Het is een ervaring die veel mensen ondertussen bekend is. Vind vandaag maar eens een nieuwe huisarts of tandarts, of probeer op korte termijn maar eens een afspraak met de oogarts te boeken.
Al jaren waarschuwen experts voor de druk die de vergrijzing op de gezondheidszorg zal zetten. Deze week nog pakte de CM uit met nieuwe cijfers: vandaag zijn 640.000 Belgen ouder dan 80 jaar, in 2050 zullen dat er 1,2 miljoen zijn.

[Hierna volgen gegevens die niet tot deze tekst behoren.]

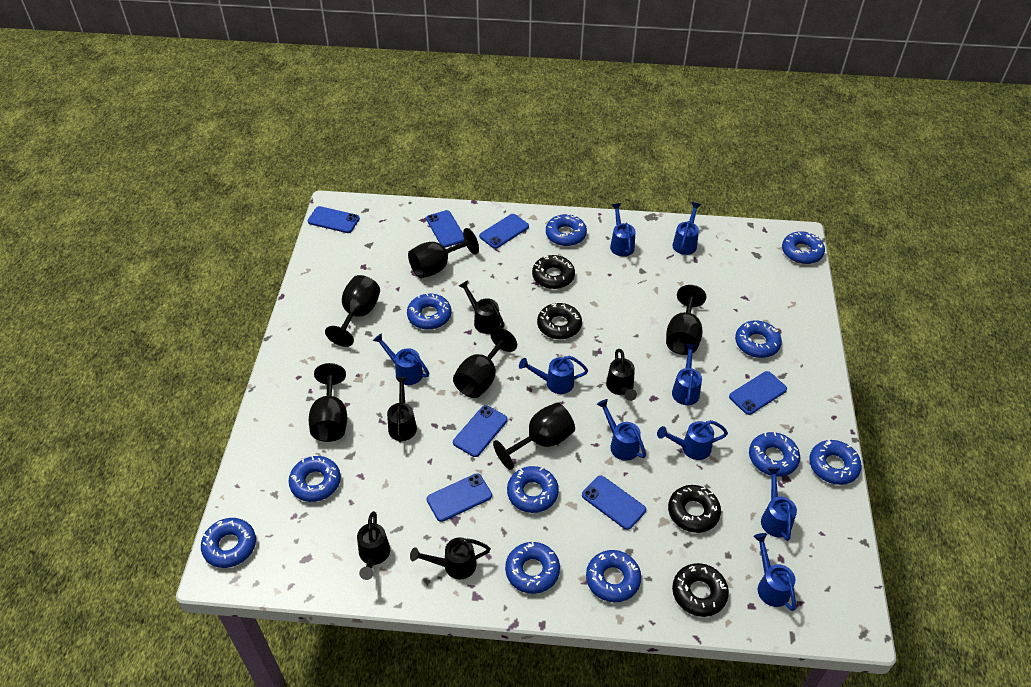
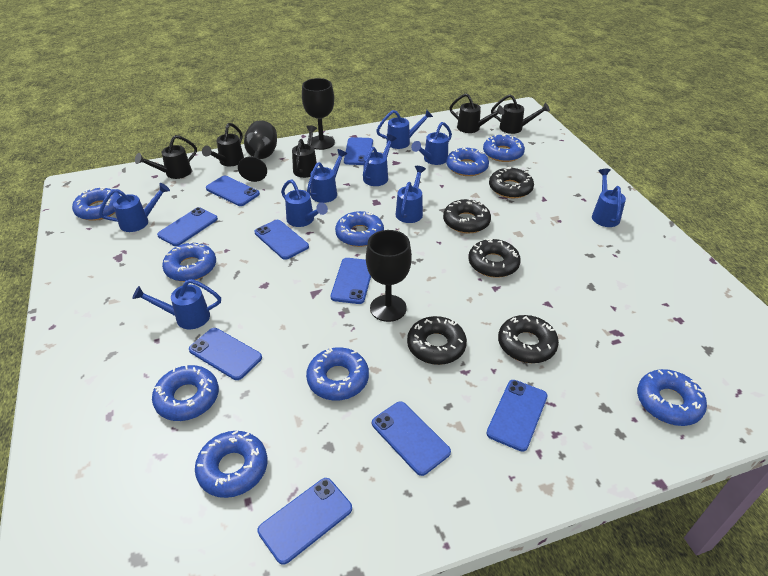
black donut: [532,255,575,289] [537,303,582,339] [668,485,721,533] [672,563,729,617] = 4 -> [407,316,467,365] [443,199,491,233] [468,238,521,278] [489,166,534,198] [498,315,559,363] = 5
black goblet: [309,363,347,442] [325,275,380,347] [408,228,479,278] [453,327,517,398] [493,402,575,470] [666,285,706,355] = 6 -> [238,121,277,182] [302,78,335,150] [366,230,412,322] = 3
blue donut: [201,518,256,568] [289,456,341,502] [407,293,451,330] [505,542,560,594] [507,466,559,513] [546,214,587,246] [586,550,641,602] [735,320,782,358] [749,432,800,477] [782,231,825,264] [809,440,862,485] = 11 -> [72,187,120,221] [152,365,219,421] [162,241,216,282] [195,431,268,498] [306,347,369,401] [335,211,384,247] [446,148,489,176] [483,134,525,162] [637,369,707,426] = 9
blue phone: [307,206,360,233] [426,210,464,247] [427,473,492,522] [453,405,508,457] [479,214,529,249] [582,475,646,530] [729,371,787,415] = 7 -> [157,207,218,246] [189,328,262,380] [206,176,260,206] [254,220,309,260] [258,478,352,565] [331,258,371,304] [344,137,373,165] [372,401,451,476] [486,380,547,452] = 9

“Dat inzicht is niet nieuw”, zegt Albrecht. “Margot Cloet van Zorgnet Icuro zegt dat ziekenhuizen en woonzorgcentra al afdelingen sluiten bij gebrek aan personeel. Nieuw is dat mensen die krapte nu ook zelf beginnen te voelen. In tegenstelling tot pakweg de overheidsschuld is het tekort aan zorg geen abstract probleem meer, of een probleem dat naar de volgende generatie kan worden doorgeschoven. Mensen vinden vandáág geen rusthuis voor hun ouders of psychische hulp voor hun kinderen. En de echte vergrijzingsgolf moet dan nog komen.”
“Onderschat hier ook de politieke impact niet van. Betaalbare, toegankelijke en kwaliteitsvolle zorg is een belangrijk onderdeel van het sociaal contract tussen de bevolking en de overheid. Als de zorg afbrokkelt in een land met hoge belastingen, zal de bereidheid van de bevolking om solidair te zijn onder druk komen.”
Hoe groot wordt dat zorginfarct? Kunt u daar cijfers op plakken?
“In Nederland heeft de Weten
schappelijke raad voor het Regeringsbeleid (WWR) de uitdaging in kaart gebracht. Daar werkt nu één op de zeven werkenden in de brede zorg. Als de vraag naar zorg blijft groeien tegen het huidige ritme van 2,9 procent per jaar, dan wordt dat één op de drie in 2060. Dat is natuurlijk onmogelijk zonder andere sectoren van de Nederlandse economie leeg te zuigen. Want ook Nederland kampt met schaarste op de arbeidsmarkt. Er is daar geen onuitputtelijk reservoir van mensen die aan het werk kunnen worden gezet. Meer mensen in de zorg betekent minder mensen om andere arbeid te verrichten.”
Is dat ook de prognose voor België?
“De exacte berekening is niet gemaakt. De vergrijzingsdynamiek is dezelfde, maar de gemiddelde ziektelast is in België wel hoger dan in Nederland. België is zelfs een van de ongezondste landen in Europa. In een ranking van landen volgens ziektelast presteert alleen Griekenland slechter. Daardoor dreigt de vraag naar complexe zorg in België wellicht nog harder te stijgen dan in Nederland. Dan kom je in de situatie die de filosoof Jürgen Habermas in 1968 omschreef als een maatschappij van verzorgers en verzorgden. Met één werknemer op drie in de zorg krijg je een totaal andere economie en samenleving dan we nu kennen.”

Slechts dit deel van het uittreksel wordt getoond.